Task objective:
In the records below, locate the line containing "944,164 L 1295,147"; output that line and every following line through the last, exactly.
(Stored data begins)
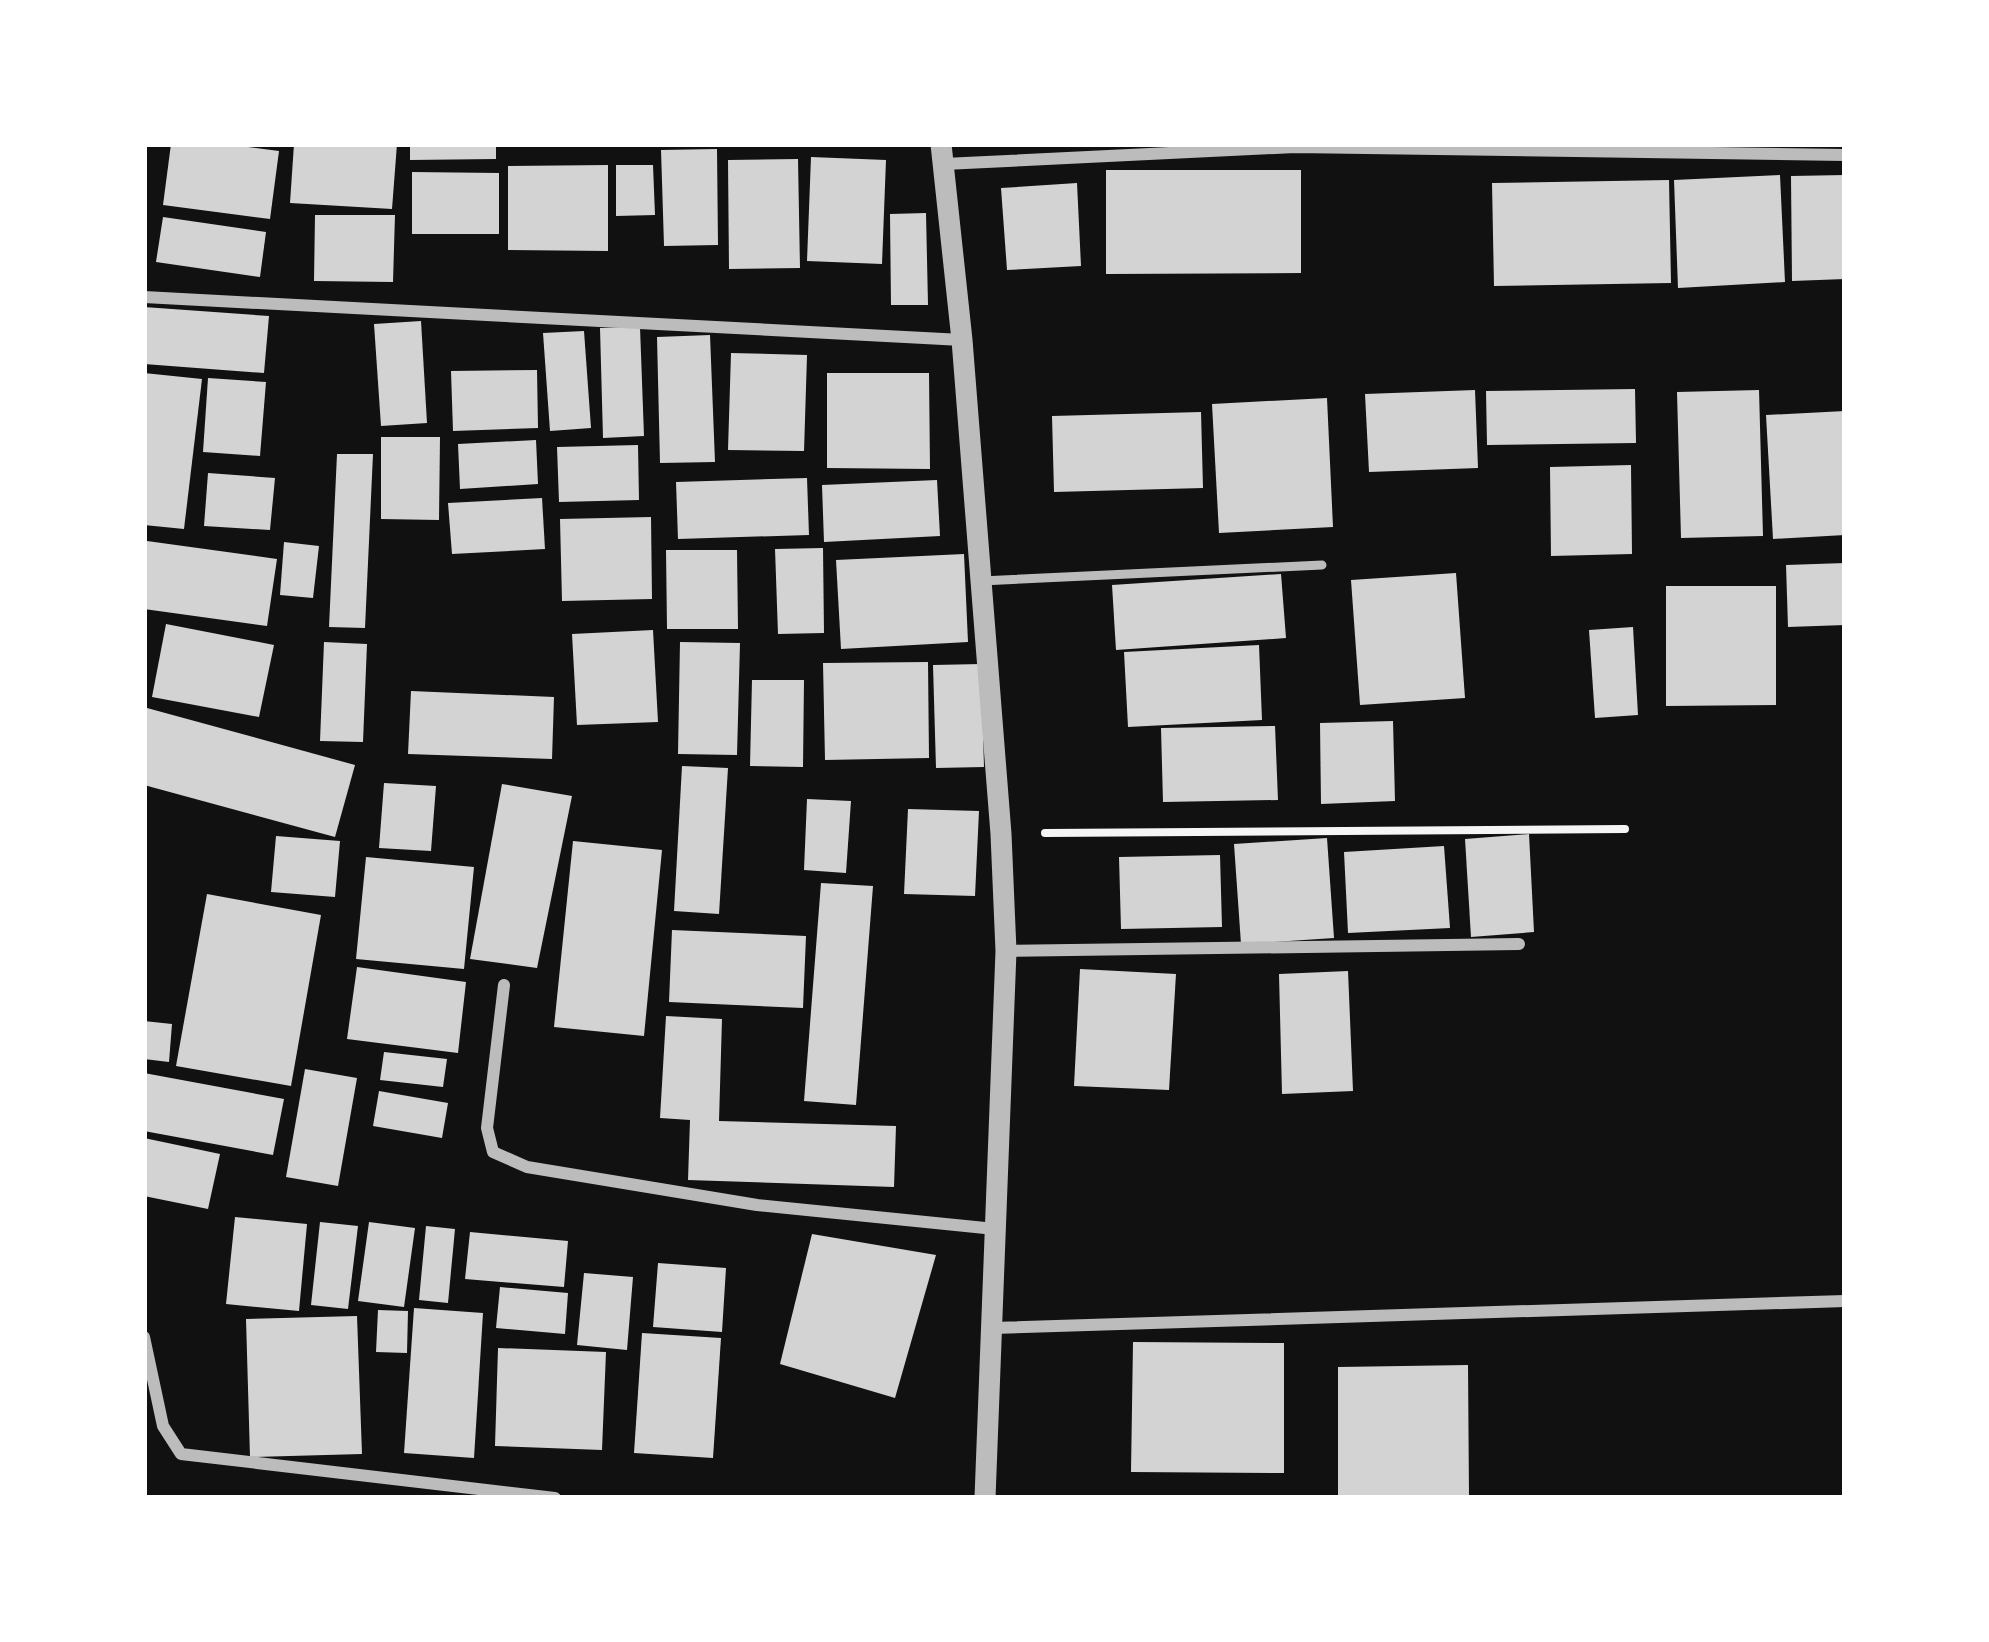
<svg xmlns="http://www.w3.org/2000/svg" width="1989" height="1642" font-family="'IBM Plex Sans',sans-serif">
	<rect width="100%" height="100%" fill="#111"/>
	<g fill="#d3d3d3">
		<path d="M 171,144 L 224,144 L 279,151 L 270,219 L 163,205 Z"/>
		<path d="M 294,144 L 397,144 L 392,209 L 290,203 Z"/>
		<path d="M 410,144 L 496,144 L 496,159 L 410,160 Z"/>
		<path d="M 717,149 L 718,245 L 664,246 L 661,150 Z"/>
		<path d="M 811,157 L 886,160 L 882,264 L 807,261 Z"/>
		<path d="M 798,159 L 800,268 L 729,269 L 728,160 Z"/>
		<path d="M 608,165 L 608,251 L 508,250 L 508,166 Z"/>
		<path d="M 616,165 L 653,165 L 655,215 L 616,216 Z"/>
		<path d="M 1106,170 L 1301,170 L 1301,273 L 1106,274 Z"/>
		<path d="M 412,172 L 499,173 L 499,234 L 412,234 Z"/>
		<path d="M 1780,175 L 1785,282 L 1678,288 L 1674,180 Z"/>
		<path d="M 1845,175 L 1845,279 L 1792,281 L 1791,176 Z"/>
		<path d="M 1669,180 L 1671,283 L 1494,286 L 1492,183 Z"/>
		<path d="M 1077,183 L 1081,266 L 1007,270 L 1001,188 Z"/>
		<path d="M 926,213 L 928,305 L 891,305 L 890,214 Z"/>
		<path d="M 315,215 L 395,215 L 393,282 L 314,281 Z"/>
		<path d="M 163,217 L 266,232 L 260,277 L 156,262 Z"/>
		<path d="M 144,307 L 269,316 L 264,373 L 144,364 Z"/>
		<path d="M 421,321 L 427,423 L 381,426 L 374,324 Z"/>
		<path d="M 640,327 L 644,436 L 603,438 L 600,328 Z"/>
		<path d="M 584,331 L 591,428 L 550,431 L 543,333 Z"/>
		<path d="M 710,335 L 715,462 L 660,463 L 657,337 Z"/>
		<path d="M 731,353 L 807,355 L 804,451 L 728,450 Z"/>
		<path d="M 537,370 L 538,428 L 453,431 L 451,371 Z"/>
		<path d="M 144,373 L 202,379 L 184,529 L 144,525 Z"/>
		<path d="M 827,373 L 929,373 L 930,469 L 827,468 Z"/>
		<path d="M 208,378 L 266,382 L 260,456 L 203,452 Z"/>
		<path d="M 1635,389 L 1636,443 L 1487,445 L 1486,391 Z"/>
		<path d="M 1475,390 L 1478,468 L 1369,472 L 1365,394 Z"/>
		<path d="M 1759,390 L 1763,536 L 1681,538 L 1677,392 Z"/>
		<path d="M 1327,398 L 1333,527 L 1219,533 L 1212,404 Z"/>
		<path d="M 1845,411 L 1845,535 L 1773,539 L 1766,415 Z"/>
		<path d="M 1201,412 L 1203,488 L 1054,492 L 1052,416 Z"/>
		<path d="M 381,437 L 440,437 L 439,520 L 381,519 Z"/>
		<path d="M 536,440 L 538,484 L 460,489 L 458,444 Z"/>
		<path d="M 638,445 L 639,500 L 559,502 L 557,447 Z"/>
		<path d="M 337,454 L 373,454 L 365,628 L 329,627 Z"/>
		<path d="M 1631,465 L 1632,554 L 1551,556 L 1550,467 Z"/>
		<path d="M 208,473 L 275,478 L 270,530 L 204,526 Z"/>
		<path d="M 807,478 L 809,535 L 678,539 L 676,482 Z"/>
		<path d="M 937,480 L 940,536 L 824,542 L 822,485 Z"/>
		<path d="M 542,498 L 545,549 L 452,554 L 448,503 Z"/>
		<path d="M 651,517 L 652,599 L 562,601 L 560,519 Z"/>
		<path d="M 147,541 L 277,559 L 267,626 L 144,609 Z"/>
		<path d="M 284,542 L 319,546 L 313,598 L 280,595 Z"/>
		<path d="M 823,548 L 824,633 L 778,634 L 775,549 Z"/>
		<path d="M 666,550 L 737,550 L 738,629 L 667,629 Z"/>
		<path d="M 964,554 L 968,642 L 841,649 L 836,560 Z"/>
		<path d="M 1845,563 L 1845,625 L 1788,627 L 1786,565 Z"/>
		<path d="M 1456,573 L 1465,698 L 1360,705 L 1351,580 Z"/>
		<path d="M 1281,574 L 1286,638 L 1116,650 L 1112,585 Z"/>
		<path d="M 1666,586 L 1776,586 L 1776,705 L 1666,706 Z"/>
		<path d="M 166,624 L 274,645 L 259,717 L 152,697 Z"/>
		<path d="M 1633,627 L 1638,715 L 1595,718 L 1589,630 Z"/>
		<path d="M 653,630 L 658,722 L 577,725 L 572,634 Z"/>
		<path d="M 324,642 L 367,644 L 363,742 L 320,741 Z"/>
		<path d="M 680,642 L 740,643 L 737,755 L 678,754 Z"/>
		<path d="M 1259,645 L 1262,720 L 1128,727 L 1124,652 Z"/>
		<path d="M 928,662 L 929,758 L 825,760 L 823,663 Z"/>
		<path d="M 981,664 L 984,767 L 936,768 L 933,665 Z"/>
		<path d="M 752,680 L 804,680 L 803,767 L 750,766 Z"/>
		<path d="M 411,691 L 554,697 L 552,759 L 408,754 Z"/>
		<path d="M 147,708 L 355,765 L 335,837 L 144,785 Z"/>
		<path d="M 1393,721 L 1395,801 L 1321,804 L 1320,723 Z"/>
		<path d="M 1275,726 L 1278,800 L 1163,802 L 1161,728 Z"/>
		<path d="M 682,766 L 728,768 L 719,914 L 674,911 Z"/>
		<path d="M 384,783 L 436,786 L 431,851 L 379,848 Z"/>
		<path d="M 502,784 L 572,796 L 537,968 L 470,959 Z"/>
		<path d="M 807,799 L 851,801 L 846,873 L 804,870 Z"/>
		<path d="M 908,809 L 979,811 L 975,896 L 904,894 Z"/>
		<path d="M 1529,834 L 1534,932 L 1471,937 L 1465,839 Z"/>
		<path d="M 276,836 L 340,841 L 335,897 L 271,892 Z"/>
		<path d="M 1327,838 L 1334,938 L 1241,944 L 1234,844 Z"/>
		<path d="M 573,841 L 662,850 L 644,1036 L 554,1027 Z"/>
		<path d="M 1444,846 L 1450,928 L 1348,933 L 1344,852 Z"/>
		<path d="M 1220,855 L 1222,927 L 1121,929 L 1119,857 Z"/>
		<path d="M 366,857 L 474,867 L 464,969 L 356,959 Z"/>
		<path d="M 821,883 L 873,886 L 856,1105 L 804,1101 Z"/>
		<path d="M 207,894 L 321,915 L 291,1086 L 176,1066 Z"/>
		<path d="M 672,930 L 806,936 L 803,1008 L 669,1002 Z"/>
		<path d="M 357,967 L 466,982 L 458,1053 L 347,1039 Z"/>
		<path d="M 1080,969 L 1176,974 L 1169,1090 L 1074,1086 Z"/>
		<path d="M 1348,971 L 1353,1091 L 1282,1094 L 1279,974 Z"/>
		<path d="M 666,1016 L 722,1019 L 719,1121 L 896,1126 L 894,1187 L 688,1180 L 690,1120 L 660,1118 Z"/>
		<path d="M 144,1021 L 172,1024 L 169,1062 L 144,1059 Z"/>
		<path d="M 384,1052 L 447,1059 L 443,1087 L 380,1080 Z"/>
		<path d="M 305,1069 L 357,1078 L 338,1186 L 286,1177 Z"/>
		<path d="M 144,1073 L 284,1099 L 273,1155 L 144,1131 Z"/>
		<path d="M 379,1091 L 448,1103 L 442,1138 L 373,1126 Z"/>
		<path d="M 144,1138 L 220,1154 L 208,1209 L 144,1196 Z"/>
		<path d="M 235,1217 L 307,1224 L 299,1311 L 226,1304 Z"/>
		<path d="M 320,1222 L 358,1226 L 348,1309 L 311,1305 Z"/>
		<path d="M 369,1222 L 415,1228 L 404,1307 L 358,1301 Z"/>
		<path d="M 426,1226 L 455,1229 L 448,1303 L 419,1300 Z"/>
		<path d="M 470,1232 L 568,1241 L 564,1287 L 465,1279 Z"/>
		<path d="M 812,1234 L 936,1255 L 895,1398 L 780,1364 Z"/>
		<path d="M 658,1263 L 726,1268 L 722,1332 L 653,1327 Z"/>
		<path d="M 584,1273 L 633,1277 L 627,1350 L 577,1345 Z"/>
		<path d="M 500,1287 L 568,1293 L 565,1334 L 496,1328 Z"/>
		<path d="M 414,1308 L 483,1313 L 474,1458 L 404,1453 Z"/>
		<path d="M 378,1310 L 408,1311 L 407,1353 L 376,1352 Z"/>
		<path d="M 357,1316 L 362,1454 L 250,1457 L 246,1319 Z"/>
		<path d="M 642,1333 L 721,1338 L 713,1458 L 634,1453 Z"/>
		<path d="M 1133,1342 L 1284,1343 L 1284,1473 L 1131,1472 Z"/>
		<path d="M 498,1348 L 606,1352 L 602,1450 L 495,1446 Z"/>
		<path d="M 1468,1365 L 1469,1498 L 1338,1498 L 1338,1367 Z"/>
	</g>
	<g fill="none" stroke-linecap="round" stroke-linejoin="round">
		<path stroke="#f5f5f5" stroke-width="8" d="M 1045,833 L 1625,829"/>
		<path stroke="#bcbcbc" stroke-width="9" d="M 981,581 L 1322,565"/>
		<g stroke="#bcbcbc" stroke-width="12">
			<path d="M 944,164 L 1295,147 L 1845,155"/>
			<path d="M 144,297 L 962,340"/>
			<path d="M 1006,951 L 1519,944"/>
			<path d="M 504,985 L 487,1128 L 493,1152 L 527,1167 L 757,1205 L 995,1229"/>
			<path d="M 993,1328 L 1845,1301"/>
			<path d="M 144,1337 L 163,1426 L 181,1454 L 555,1498"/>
		</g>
		<path stroke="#bcbcbc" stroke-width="21" d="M 941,144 L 962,340 L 1001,834 L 1006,951 L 985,1498"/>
	</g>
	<rect width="1989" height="1642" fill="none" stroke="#ffffff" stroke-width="294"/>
</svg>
(Stored data ends)
Reply:
			<path d="M 944,164 L 1295,147 L 1845,155"/>
			<path d="M 144,297 L 962,340"/>
			<path d="M 1006,951 L 1519,944"/>
			<path d="M 504,985 L 487,1128 L 493,1152 L 527,1167 L 757,1205 L 995,1229"/>
			<path d="M 993,1328 L 1845,1301"/>
			<path d="M 144,1337 L 163,1426 L 181,1454 L 555,1498"/>
		</g>
		<path stroke="#bcbcbc" stroke-width="21" d="M 941,144 L 962,340 L 1001,834 L 1006,951 L 985,1498"/>
	</g>
	<rect width="1989" height="1642" fill="none" stroke="#ffffff" stroke-width="294"/>
</svg>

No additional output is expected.